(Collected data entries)

╔══

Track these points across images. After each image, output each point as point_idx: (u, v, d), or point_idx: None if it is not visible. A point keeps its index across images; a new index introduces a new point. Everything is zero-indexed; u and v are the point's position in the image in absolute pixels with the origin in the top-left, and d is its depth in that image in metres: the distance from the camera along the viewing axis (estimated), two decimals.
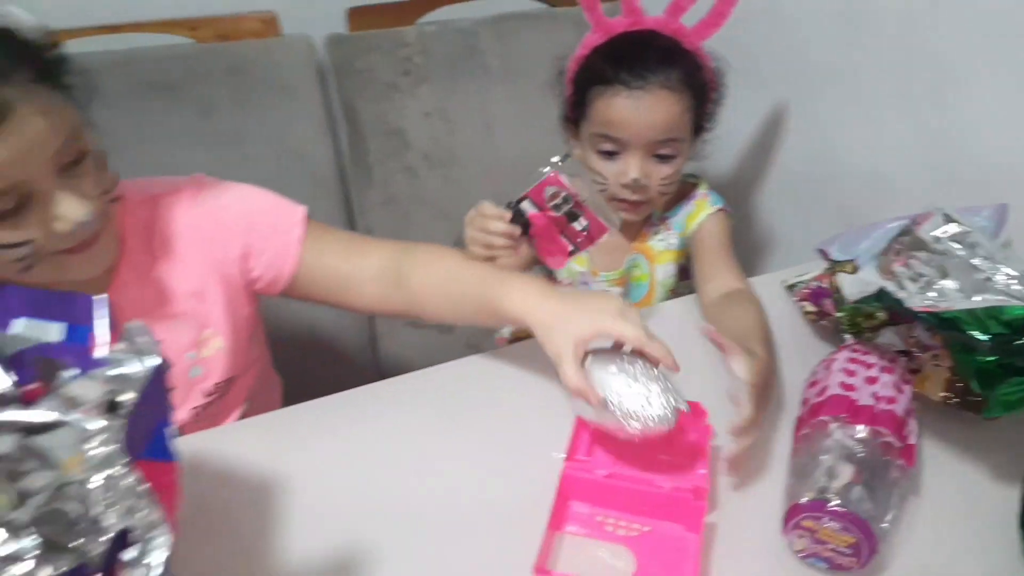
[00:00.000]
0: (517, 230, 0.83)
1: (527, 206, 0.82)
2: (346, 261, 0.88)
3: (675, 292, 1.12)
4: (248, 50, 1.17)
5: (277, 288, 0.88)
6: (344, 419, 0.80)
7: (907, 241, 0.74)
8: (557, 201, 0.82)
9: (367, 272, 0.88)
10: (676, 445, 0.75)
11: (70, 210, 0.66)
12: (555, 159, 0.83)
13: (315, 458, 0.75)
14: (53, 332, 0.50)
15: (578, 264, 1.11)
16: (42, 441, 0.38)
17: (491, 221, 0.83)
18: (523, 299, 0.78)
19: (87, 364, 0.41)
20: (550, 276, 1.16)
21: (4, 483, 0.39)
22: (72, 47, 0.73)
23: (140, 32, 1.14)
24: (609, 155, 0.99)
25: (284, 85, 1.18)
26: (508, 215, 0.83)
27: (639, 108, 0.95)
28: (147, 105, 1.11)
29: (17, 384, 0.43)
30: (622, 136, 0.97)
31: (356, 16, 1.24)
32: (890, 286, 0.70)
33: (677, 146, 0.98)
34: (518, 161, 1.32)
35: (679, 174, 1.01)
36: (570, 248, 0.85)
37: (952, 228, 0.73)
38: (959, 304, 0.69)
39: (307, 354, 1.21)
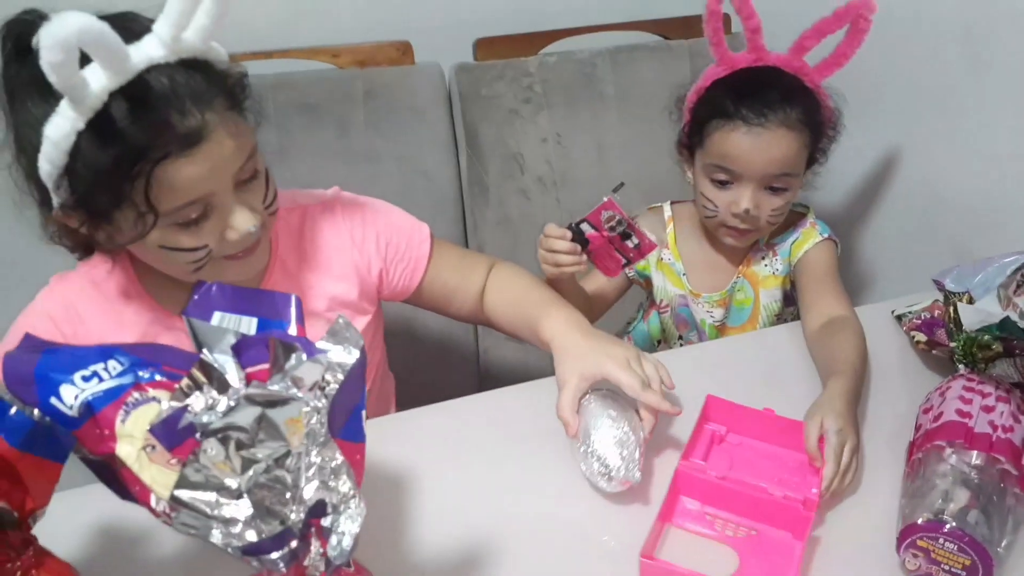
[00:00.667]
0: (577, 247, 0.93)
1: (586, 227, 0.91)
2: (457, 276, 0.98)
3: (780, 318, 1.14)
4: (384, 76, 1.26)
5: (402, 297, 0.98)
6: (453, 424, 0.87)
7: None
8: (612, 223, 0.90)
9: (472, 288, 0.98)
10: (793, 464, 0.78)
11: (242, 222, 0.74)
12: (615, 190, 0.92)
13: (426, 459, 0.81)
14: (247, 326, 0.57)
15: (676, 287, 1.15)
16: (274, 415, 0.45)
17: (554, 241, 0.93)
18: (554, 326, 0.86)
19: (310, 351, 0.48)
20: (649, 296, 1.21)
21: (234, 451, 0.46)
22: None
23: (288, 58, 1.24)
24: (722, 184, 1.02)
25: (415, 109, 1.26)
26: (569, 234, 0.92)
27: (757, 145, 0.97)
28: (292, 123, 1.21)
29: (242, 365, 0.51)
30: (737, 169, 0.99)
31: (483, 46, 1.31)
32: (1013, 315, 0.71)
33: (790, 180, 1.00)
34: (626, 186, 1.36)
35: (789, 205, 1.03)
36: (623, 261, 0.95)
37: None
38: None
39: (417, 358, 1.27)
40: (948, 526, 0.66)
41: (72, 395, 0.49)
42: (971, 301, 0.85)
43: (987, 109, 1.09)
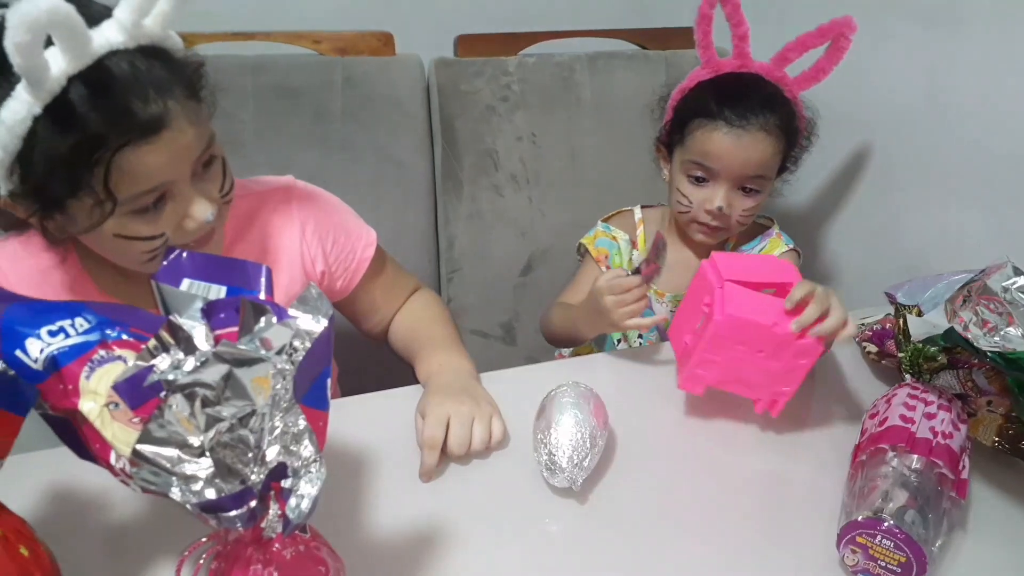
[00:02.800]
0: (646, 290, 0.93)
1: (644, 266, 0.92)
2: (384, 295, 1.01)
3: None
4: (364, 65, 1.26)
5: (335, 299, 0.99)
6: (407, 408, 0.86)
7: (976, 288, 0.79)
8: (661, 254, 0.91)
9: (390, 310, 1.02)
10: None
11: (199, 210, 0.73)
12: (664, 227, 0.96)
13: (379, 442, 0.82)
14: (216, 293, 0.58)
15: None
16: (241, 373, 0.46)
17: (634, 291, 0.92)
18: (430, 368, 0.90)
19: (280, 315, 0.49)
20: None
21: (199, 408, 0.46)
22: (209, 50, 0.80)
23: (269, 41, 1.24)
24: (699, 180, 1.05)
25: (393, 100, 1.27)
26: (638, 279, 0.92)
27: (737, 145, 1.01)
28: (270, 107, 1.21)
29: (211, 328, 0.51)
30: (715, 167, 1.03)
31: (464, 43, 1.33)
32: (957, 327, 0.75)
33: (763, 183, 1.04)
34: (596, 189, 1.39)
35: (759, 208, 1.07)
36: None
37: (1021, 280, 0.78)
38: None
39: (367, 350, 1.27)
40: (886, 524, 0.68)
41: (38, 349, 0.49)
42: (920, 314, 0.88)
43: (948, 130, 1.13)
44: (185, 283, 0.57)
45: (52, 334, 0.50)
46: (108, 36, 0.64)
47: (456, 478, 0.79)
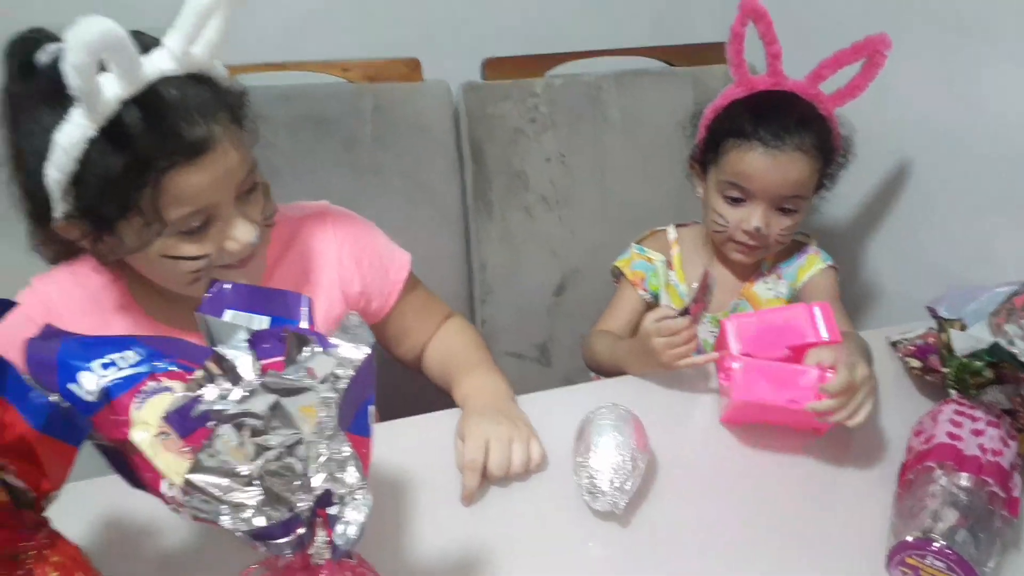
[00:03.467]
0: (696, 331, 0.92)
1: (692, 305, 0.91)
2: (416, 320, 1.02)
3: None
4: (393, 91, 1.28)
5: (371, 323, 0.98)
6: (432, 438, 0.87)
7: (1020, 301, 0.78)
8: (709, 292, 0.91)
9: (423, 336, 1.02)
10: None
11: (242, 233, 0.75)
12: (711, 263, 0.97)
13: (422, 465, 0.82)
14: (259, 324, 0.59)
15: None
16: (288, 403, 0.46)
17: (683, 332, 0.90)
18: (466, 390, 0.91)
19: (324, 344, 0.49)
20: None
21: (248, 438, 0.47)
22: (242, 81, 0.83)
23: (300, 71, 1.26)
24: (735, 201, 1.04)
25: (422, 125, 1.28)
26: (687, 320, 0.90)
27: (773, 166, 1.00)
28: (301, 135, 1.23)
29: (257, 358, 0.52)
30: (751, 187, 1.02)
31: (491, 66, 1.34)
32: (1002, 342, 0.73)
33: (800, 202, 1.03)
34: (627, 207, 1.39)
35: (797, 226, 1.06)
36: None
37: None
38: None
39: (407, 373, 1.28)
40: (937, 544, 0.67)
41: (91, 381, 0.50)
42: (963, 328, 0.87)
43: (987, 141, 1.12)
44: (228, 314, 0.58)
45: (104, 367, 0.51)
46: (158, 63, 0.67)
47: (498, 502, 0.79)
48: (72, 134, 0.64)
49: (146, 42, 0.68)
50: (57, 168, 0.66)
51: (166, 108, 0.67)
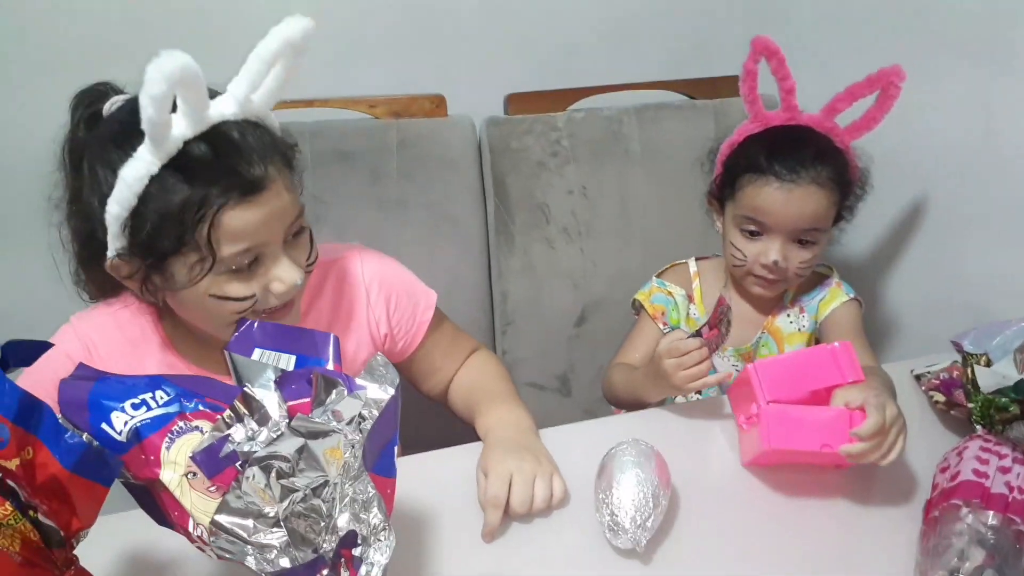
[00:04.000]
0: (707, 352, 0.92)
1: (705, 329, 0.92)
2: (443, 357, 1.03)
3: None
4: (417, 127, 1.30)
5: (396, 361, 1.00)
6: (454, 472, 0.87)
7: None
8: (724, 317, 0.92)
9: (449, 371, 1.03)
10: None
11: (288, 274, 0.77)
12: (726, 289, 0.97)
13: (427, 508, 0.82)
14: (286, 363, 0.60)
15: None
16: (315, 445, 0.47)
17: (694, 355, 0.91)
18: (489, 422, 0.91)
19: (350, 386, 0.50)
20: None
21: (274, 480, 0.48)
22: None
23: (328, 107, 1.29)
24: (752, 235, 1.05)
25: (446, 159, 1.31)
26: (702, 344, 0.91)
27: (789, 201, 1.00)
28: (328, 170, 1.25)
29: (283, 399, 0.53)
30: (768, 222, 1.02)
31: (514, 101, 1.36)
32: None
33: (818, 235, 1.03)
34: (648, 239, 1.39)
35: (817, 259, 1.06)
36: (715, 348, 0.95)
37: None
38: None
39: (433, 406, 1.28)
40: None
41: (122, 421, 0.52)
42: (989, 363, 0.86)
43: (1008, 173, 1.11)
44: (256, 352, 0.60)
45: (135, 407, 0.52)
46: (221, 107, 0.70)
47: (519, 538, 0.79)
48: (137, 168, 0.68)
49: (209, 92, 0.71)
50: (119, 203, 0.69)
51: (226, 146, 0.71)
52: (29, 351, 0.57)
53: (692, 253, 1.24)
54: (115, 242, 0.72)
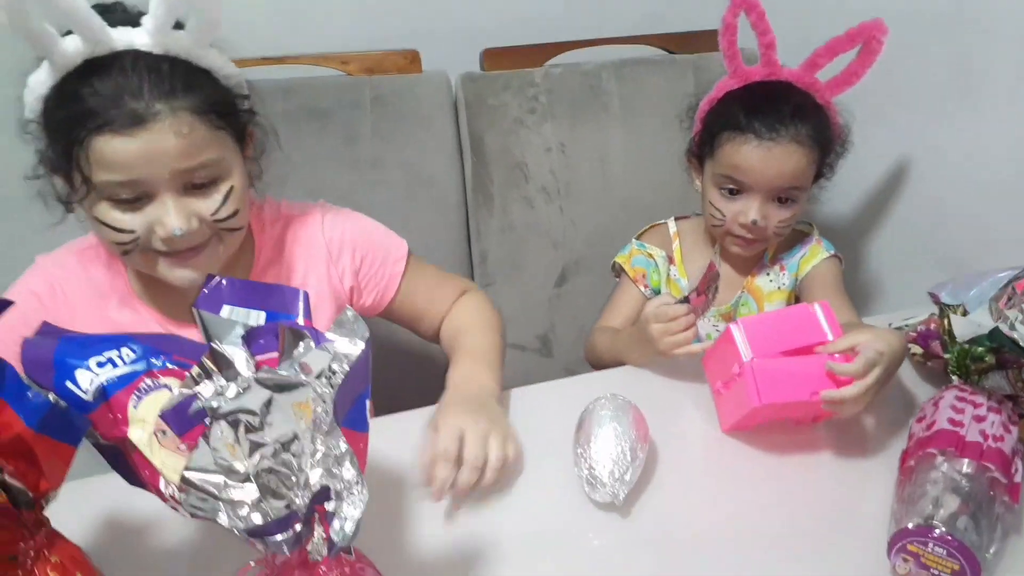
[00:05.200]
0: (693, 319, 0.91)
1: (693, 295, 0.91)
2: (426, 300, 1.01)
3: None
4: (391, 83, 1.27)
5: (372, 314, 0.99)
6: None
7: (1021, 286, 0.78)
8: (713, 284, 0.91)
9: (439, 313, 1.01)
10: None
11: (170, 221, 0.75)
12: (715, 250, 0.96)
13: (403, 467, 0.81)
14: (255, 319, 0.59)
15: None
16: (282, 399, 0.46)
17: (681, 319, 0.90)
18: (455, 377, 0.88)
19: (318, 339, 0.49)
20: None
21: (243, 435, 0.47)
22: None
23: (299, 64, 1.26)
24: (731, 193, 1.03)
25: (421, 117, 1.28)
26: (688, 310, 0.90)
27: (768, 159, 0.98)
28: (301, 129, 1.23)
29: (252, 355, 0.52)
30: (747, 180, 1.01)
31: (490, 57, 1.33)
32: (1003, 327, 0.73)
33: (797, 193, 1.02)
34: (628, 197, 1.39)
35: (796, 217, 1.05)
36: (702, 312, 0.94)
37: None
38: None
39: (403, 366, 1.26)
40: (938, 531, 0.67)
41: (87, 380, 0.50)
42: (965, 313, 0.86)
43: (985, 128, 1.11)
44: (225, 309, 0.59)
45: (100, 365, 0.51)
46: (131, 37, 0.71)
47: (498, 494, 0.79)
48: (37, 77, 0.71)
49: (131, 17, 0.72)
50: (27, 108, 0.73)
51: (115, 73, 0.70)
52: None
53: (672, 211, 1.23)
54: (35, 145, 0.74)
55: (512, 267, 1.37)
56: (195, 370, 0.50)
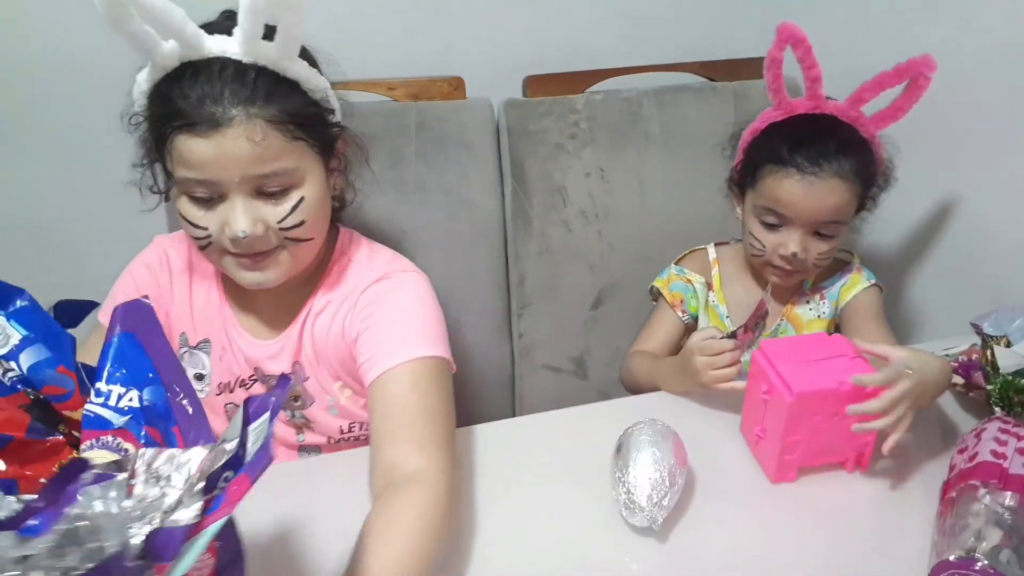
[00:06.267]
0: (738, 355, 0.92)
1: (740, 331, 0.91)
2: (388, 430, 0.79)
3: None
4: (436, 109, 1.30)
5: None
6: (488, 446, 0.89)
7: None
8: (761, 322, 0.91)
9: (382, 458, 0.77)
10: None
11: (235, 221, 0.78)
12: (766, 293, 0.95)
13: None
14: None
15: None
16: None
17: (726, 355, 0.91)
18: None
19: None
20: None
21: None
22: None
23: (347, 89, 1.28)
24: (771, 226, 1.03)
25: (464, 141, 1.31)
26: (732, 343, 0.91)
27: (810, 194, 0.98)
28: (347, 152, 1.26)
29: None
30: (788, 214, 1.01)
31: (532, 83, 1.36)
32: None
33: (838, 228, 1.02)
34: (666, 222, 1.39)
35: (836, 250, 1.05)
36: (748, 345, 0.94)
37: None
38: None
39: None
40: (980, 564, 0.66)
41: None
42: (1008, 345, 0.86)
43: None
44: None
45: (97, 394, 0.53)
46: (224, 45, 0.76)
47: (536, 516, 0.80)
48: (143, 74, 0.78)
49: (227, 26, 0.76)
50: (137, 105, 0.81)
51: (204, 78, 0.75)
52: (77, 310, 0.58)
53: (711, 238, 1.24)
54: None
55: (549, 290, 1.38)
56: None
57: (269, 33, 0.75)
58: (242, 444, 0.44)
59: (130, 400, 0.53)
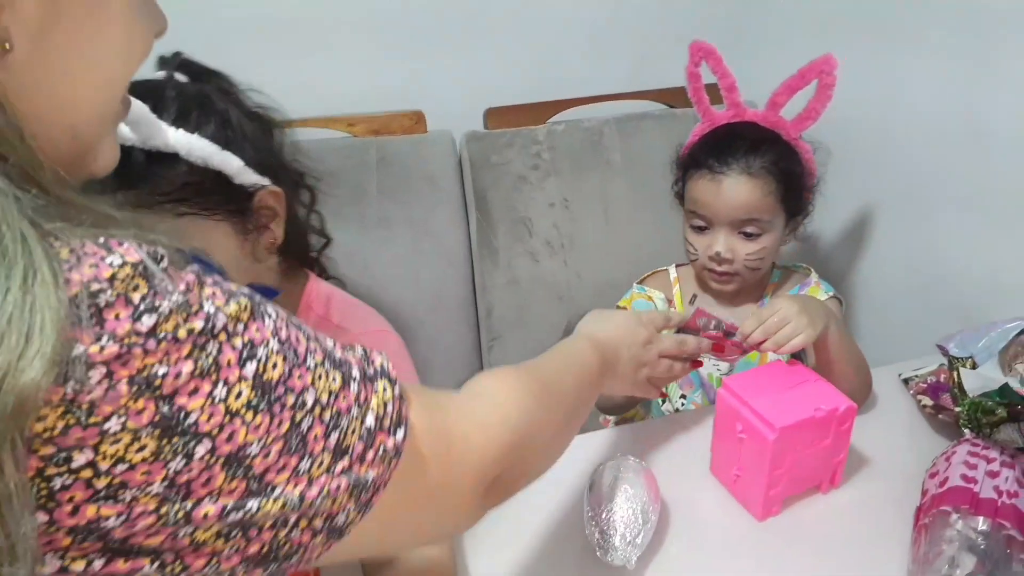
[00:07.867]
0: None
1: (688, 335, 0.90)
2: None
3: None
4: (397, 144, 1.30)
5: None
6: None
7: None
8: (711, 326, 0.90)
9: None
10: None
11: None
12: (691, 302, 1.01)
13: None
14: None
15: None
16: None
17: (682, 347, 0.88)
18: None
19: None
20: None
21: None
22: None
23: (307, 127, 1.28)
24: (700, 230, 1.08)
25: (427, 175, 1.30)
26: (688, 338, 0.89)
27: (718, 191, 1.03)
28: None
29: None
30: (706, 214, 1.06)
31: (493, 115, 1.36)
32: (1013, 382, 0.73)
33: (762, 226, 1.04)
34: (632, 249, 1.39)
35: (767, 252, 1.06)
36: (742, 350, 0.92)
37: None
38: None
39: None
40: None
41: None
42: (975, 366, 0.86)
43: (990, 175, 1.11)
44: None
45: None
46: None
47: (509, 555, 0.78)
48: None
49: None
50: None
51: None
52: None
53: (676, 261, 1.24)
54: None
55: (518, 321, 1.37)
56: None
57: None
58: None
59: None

╚══
╔══

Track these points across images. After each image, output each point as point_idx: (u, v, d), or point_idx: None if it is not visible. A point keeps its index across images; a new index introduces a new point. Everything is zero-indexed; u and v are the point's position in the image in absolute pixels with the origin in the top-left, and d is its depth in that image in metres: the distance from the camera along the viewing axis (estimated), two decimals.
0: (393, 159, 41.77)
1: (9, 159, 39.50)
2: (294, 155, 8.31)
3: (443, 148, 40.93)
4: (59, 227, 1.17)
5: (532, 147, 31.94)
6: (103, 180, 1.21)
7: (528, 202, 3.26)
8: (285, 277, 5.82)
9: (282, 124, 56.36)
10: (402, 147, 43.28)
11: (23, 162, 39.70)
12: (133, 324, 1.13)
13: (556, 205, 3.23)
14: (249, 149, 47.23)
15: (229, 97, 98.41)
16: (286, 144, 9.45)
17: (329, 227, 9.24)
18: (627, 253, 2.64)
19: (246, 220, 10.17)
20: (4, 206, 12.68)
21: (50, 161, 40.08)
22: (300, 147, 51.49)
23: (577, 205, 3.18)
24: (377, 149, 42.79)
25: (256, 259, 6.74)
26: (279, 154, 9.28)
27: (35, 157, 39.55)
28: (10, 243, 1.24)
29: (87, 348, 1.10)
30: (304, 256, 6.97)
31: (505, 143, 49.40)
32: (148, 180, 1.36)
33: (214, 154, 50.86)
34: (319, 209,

╚══

Within the data above, the span starting at the line containing "17: (491, 221, 0.83)" and ending at the line containing "39: (307, 354, 1.21)" is to be retyped exactly, with no other lines.

17: (491, 221, 0.83)
18: (523, 299, 0.78)
19: (87, 364, 0.41)
20: (550, 276, 1.16)
21: (4, 483, 0.39)
22: (72, 47, 0.73)
23: (140, 32, 1.14)
24: (609, 155, 0.99)
25: (284, 85, 1.18)
26: (508, 215, 0.83)
27: (639, 108, 0.95)
28: (147, 105, 1.11)
29: (17, 384, 0.43)
30: (622, 136, 0.97)
31: (356, 16, 1.24)
32: (890, 286, 0.70)
33: (677, 146, 0.98)
34: (518, 161, 1.32)
35: (679, 174, 1.01)
36: (570, 248, 0.85)
37: (952, 228, 0.73)
38: (959, 304, 0.69)
39: (307, 354, 1.21)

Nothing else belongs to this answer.